▶ Exercise goal:
Pick each line containing "distance" out of the records.

(Saved entries)
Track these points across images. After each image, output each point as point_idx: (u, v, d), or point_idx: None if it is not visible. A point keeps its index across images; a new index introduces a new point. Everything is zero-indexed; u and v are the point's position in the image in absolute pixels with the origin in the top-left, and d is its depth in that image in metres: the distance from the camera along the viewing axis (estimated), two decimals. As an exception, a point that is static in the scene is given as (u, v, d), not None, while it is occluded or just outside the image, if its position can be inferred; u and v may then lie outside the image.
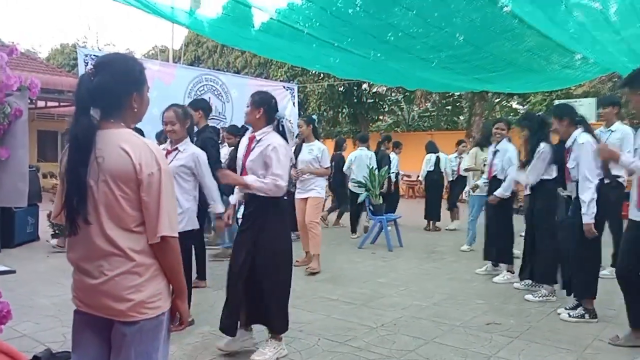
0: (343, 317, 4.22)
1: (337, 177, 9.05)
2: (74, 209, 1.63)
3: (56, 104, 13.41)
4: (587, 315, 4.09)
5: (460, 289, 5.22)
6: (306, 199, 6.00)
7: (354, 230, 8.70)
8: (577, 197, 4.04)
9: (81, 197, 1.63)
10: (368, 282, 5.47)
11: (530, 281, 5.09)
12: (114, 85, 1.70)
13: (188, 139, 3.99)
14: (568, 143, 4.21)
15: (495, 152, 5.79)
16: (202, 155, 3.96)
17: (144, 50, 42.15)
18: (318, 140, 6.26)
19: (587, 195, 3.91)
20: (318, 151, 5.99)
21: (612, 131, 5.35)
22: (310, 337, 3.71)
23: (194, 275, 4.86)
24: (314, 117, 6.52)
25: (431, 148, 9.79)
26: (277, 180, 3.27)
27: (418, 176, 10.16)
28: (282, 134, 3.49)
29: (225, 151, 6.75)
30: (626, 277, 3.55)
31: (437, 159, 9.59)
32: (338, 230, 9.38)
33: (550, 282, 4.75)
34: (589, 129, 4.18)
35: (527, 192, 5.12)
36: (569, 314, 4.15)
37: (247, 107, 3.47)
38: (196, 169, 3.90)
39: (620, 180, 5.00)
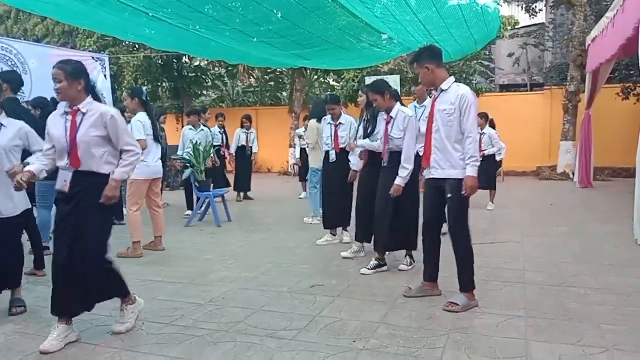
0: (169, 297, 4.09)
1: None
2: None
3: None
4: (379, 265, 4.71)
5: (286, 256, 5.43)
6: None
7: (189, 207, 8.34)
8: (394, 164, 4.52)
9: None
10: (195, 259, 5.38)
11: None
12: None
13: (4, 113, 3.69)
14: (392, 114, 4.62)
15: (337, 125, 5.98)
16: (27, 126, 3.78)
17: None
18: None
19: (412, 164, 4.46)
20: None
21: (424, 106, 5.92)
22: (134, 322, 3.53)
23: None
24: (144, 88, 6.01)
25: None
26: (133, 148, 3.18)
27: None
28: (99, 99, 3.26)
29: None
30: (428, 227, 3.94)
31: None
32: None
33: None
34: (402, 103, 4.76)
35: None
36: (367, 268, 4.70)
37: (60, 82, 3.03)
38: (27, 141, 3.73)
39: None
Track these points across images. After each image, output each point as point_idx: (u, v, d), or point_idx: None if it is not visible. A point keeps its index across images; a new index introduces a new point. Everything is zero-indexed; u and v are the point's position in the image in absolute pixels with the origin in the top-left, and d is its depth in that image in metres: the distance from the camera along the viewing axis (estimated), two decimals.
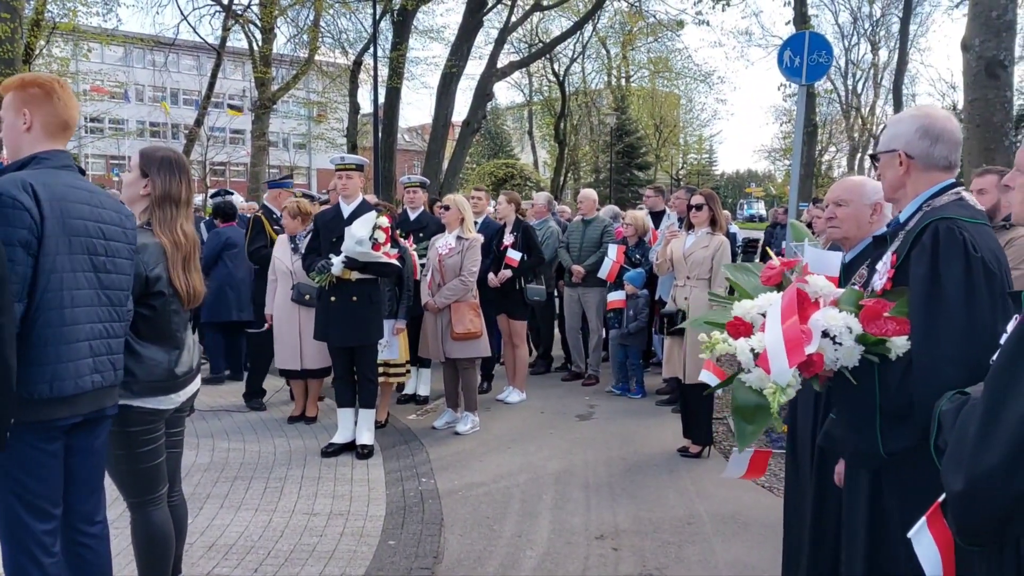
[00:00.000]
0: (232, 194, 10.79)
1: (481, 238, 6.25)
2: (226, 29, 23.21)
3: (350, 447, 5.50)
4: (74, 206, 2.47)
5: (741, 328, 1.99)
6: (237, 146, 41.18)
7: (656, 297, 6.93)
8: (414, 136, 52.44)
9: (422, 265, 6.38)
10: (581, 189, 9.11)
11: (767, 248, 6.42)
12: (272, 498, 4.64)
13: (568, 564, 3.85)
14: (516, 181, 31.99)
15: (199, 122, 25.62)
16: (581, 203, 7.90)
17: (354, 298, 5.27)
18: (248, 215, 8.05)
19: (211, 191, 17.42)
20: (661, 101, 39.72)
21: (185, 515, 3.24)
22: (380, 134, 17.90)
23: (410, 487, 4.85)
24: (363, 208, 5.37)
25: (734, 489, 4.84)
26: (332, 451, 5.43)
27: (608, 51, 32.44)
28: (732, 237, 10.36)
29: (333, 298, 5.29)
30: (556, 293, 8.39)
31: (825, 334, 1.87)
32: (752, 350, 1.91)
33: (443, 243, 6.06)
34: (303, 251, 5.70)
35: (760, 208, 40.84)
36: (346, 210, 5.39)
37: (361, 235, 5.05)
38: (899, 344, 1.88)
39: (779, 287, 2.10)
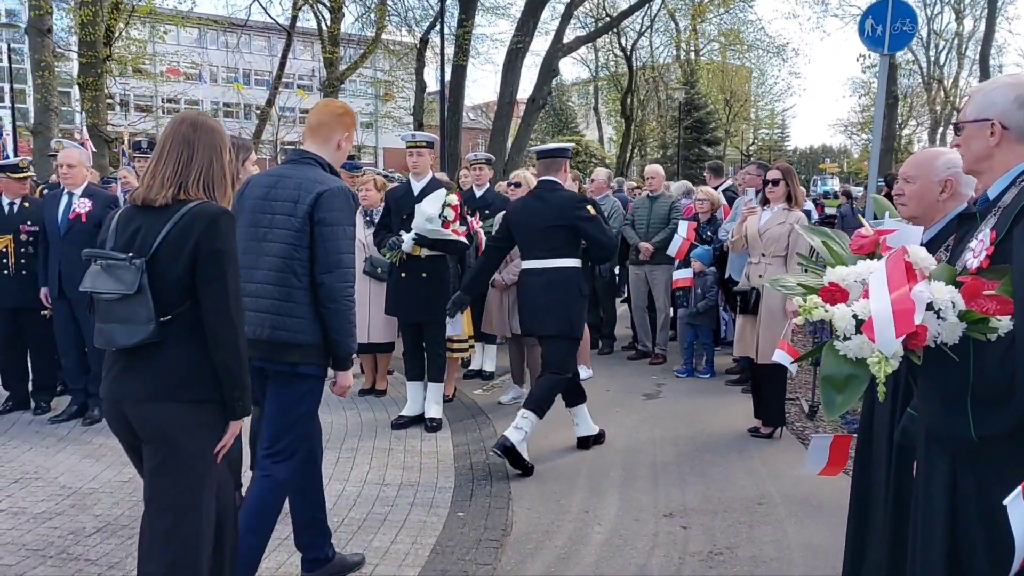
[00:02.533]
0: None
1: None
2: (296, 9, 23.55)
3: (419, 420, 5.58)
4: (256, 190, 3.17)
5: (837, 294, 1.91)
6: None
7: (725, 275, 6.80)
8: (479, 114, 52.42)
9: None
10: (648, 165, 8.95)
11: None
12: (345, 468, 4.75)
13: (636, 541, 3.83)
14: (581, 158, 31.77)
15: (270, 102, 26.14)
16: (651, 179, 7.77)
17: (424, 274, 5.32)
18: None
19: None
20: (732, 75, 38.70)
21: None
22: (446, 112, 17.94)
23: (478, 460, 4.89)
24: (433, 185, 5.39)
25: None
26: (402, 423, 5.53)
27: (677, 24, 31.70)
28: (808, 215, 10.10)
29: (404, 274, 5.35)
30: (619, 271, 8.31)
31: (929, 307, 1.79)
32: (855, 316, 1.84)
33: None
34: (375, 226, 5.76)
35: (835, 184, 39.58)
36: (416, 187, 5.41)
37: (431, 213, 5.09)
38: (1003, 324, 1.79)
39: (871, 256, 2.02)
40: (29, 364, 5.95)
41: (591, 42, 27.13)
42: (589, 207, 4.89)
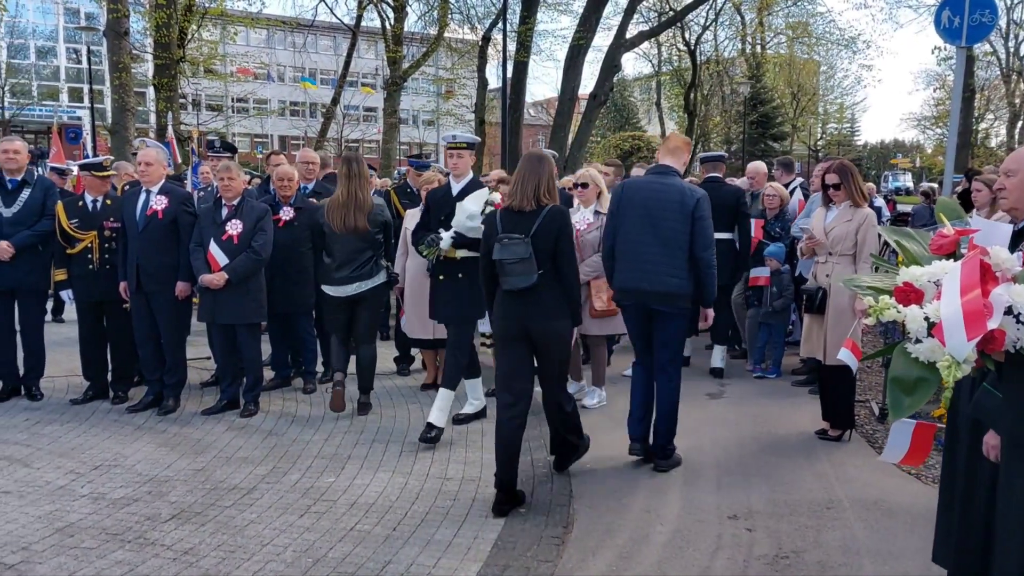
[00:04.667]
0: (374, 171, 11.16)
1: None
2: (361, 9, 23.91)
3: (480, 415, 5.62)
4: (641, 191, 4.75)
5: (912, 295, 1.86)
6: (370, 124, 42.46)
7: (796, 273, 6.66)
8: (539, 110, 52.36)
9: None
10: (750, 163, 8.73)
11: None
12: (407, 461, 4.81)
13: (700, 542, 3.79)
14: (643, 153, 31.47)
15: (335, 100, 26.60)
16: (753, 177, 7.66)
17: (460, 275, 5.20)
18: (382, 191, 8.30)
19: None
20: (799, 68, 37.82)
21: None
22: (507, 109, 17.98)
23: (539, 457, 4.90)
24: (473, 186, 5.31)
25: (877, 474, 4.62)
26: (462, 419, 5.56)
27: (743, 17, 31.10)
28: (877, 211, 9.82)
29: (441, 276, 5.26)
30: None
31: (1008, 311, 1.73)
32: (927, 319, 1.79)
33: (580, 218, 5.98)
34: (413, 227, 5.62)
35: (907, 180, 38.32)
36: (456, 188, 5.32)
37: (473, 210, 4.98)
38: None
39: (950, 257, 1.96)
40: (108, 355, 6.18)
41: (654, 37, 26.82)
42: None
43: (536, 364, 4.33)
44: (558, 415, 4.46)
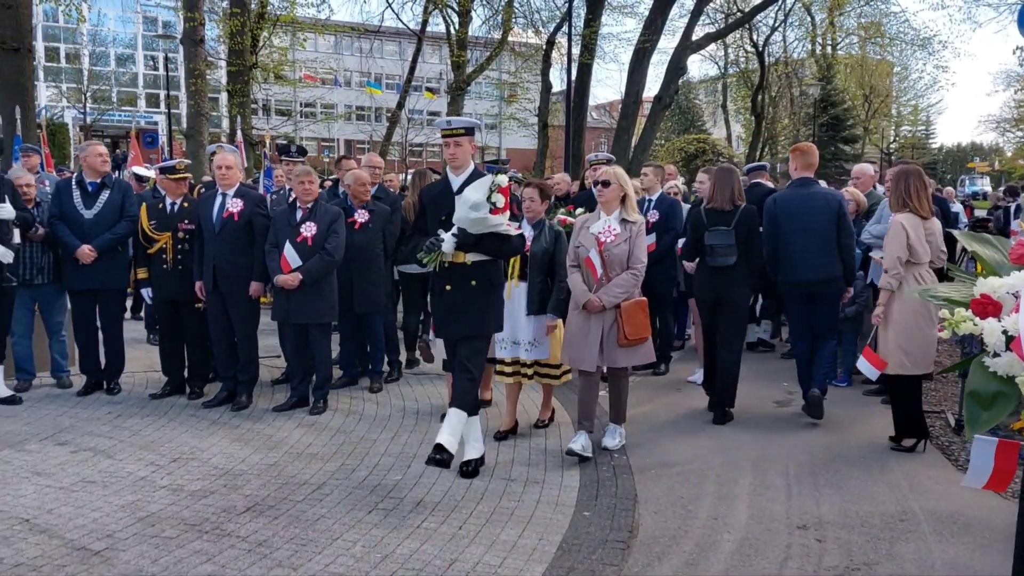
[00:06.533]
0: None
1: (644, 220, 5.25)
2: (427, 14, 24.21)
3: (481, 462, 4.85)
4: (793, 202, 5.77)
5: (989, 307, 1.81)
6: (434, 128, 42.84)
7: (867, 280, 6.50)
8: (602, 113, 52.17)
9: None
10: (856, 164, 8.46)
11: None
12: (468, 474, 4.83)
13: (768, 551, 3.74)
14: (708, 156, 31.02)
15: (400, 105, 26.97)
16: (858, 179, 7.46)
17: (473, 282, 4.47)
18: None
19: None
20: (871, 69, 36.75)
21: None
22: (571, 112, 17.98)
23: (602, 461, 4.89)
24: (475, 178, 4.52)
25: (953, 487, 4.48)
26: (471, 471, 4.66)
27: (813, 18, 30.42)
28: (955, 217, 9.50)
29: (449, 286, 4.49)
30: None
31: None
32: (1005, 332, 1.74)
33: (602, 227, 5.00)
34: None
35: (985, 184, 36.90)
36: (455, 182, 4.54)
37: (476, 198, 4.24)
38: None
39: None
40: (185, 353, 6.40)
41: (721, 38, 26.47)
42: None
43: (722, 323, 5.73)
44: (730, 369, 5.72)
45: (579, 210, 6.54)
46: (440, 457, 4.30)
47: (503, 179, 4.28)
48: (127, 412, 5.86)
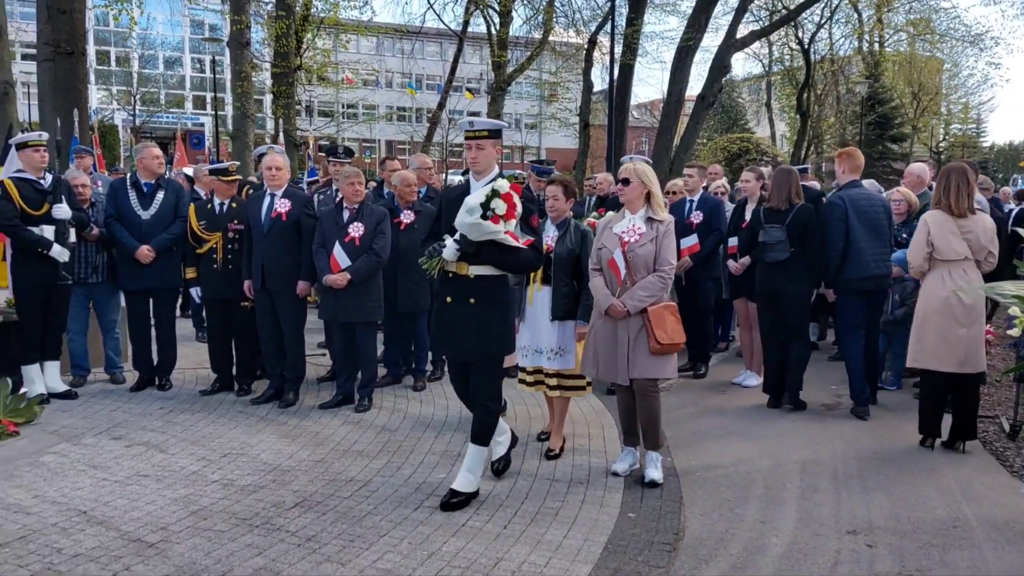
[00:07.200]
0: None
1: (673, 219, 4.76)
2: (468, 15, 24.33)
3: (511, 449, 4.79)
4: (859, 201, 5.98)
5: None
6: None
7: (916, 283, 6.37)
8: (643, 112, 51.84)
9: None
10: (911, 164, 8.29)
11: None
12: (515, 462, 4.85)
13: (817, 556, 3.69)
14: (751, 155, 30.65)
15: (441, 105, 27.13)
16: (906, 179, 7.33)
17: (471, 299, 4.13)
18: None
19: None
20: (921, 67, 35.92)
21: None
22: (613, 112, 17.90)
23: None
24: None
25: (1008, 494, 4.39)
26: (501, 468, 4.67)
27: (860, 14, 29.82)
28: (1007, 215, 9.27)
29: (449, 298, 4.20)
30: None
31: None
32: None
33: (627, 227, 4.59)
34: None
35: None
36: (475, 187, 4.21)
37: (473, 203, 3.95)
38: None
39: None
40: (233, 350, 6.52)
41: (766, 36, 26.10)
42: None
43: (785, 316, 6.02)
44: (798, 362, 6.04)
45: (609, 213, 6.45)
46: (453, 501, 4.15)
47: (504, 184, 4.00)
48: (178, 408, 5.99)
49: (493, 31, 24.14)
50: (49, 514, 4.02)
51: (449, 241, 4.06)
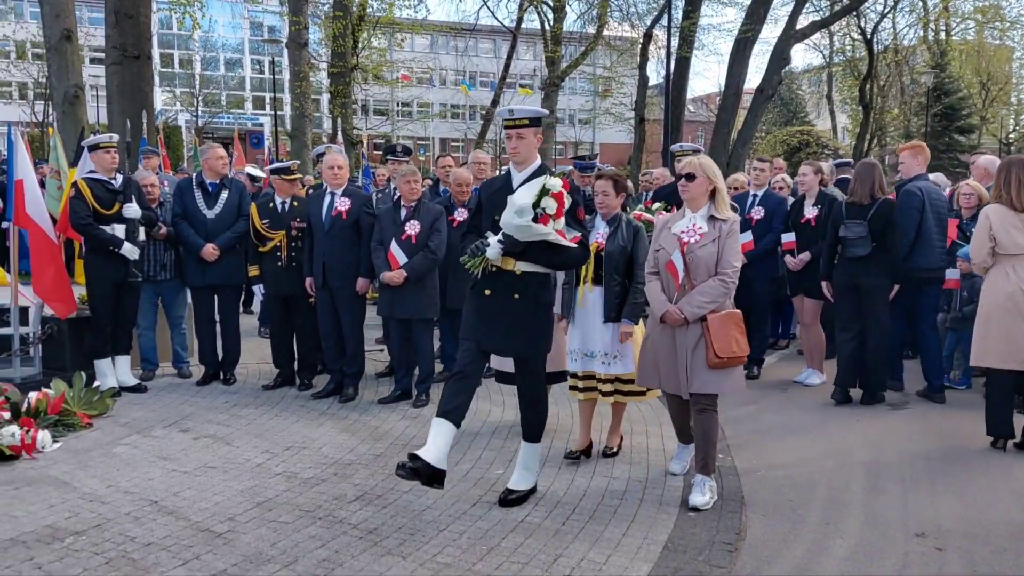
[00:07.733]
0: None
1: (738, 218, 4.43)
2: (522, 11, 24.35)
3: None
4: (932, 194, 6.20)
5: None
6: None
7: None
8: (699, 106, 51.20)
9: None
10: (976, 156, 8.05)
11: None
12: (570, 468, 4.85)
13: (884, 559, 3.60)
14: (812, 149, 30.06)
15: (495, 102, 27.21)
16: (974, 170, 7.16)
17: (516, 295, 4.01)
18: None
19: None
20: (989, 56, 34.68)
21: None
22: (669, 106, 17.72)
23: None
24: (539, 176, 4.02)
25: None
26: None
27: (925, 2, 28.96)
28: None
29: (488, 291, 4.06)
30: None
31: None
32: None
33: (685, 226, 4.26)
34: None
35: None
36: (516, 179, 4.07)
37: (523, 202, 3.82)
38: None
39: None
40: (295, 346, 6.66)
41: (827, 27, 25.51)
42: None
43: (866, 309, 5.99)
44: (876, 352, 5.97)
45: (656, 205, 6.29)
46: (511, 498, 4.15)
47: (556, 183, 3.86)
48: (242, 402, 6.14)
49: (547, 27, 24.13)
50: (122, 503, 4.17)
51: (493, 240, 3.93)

▶ Response:
Track these points across images. After each image, output each point as point_idx: (u, v, d), or point_idx: None if it is not visible. A point keeps its index across images; a new index introduces a new point. Everything is zero-indexed; u and v are the point's position in the image in absolute pixels with the origin in the top-left, and d is its depth in that image in metres: the distance from the camera along the viewing axis (estimated), two decimals. As an exception, a point that is static in the scene is given as (u, v, d), not None, while it is occluded or just outside the image, if its position can be inferred; u and v may then lie outside the image.
Track these points across images. After each image, output each point as point_idx: (u, v, d), or point_idx: None if it is not visible. A point keeps its index across images; a new index introduces a new point. Everything is zero-indexed; u and v are the point's position in the image in absolute pixels with the origin in the top-left, and d is its depth in that image in metres: the distance from the camera along the viewing axis (estimated), two decimals.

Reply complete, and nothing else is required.